___ TEXT UNDER STUDY
Liu, moreover, has incited stiff opposition from GOP lawmakers and conservative interest groups, which have sought to make his nomination the most controversial of the Obama presidency. The odds appear to be tilted against him, so long as Democrats need to clear the 60-vote filibuster level.
"If confirmed, Mr. Liu would advance his progressive philosophy for years to come," Republican Sen. Charles Grassley of Iowa declared Wednesday.
Grassley and other Republicans cite Liu's lack of judicial experience, his occasionally provocative academic commentary and his sharply worded opposition to conservative Supreme Court nominees.
The scheduling of the vote appears contrary to the general practice that the Senate majority takes up confirmations once they're certain to win. Sometimes, though, leaders schedule votes to make a point, smoke out senators, apply pressure or discomfit the opposition. This happened Tuesday, for instance, when Democrats scheduled a bound-to-lose oil tax loophole-closing measure.
______
> **WHAT IS REQUIRED**: Does the passage on Liu's nomination support each statement below? Answer yes or no for each and quote the words of the passage that decide it. 1. Charles Grassley is a Republican senator from Iowa. 2. Democrats need to clear a 50-vote filibuster level. 3. Democrats scheduled an oil tax loophole-closing measure that they expected to pass.
___ DATA EXCERPTS
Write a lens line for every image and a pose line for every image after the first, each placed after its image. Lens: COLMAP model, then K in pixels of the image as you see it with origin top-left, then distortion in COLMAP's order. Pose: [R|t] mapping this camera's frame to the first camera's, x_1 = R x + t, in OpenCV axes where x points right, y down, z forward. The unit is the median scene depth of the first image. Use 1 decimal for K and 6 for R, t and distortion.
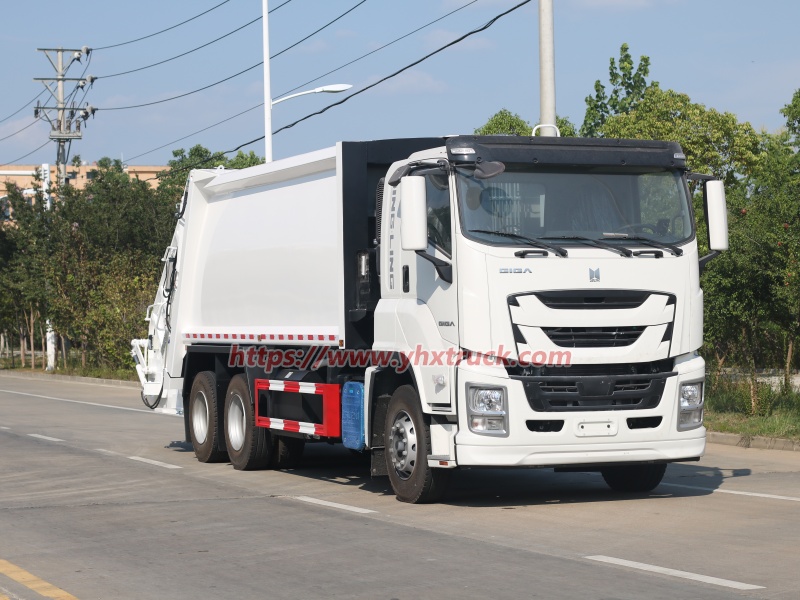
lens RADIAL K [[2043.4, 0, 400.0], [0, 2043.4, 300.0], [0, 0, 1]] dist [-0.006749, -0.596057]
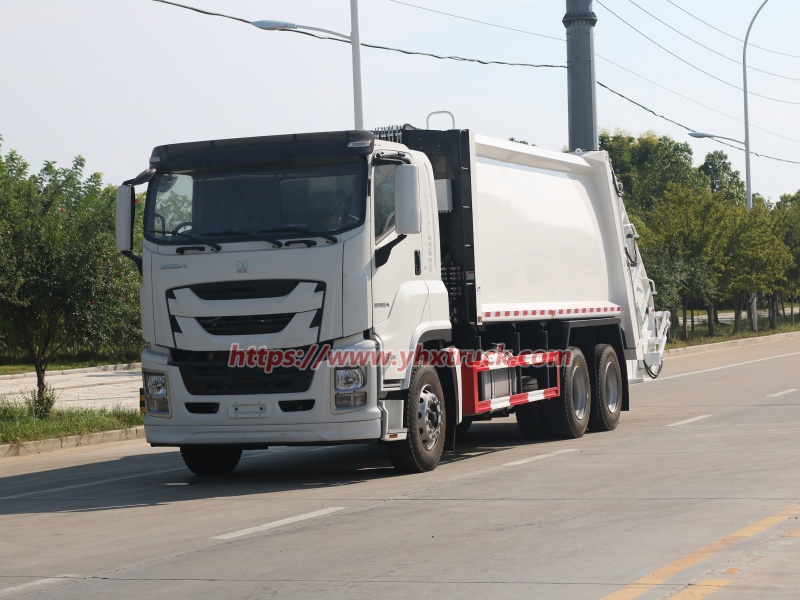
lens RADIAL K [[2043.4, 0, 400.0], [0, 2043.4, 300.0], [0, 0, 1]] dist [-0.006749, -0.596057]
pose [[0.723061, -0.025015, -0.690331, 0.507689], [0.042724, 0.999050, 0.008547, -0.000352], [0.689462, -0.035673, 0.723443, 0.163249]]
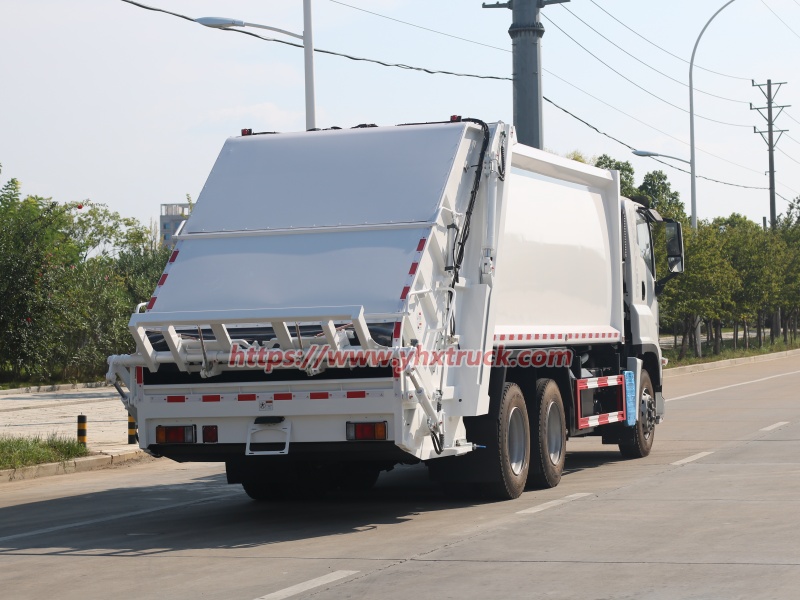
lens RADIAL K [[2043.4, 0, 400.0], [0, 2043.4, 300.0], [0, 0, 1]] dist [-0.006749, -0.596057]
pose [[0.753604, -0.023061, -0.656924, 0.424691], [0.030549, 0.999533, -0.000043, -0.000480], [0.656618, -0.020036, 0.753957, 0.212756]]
______
> **YOUR RESPONSE**:
1. Yes: "Republican Sen. Charles Grassley of Iowa"
2. No: "the 60-vote filibuster level"
3. No: "a bound-to-lose oil tax loophole-closing measure"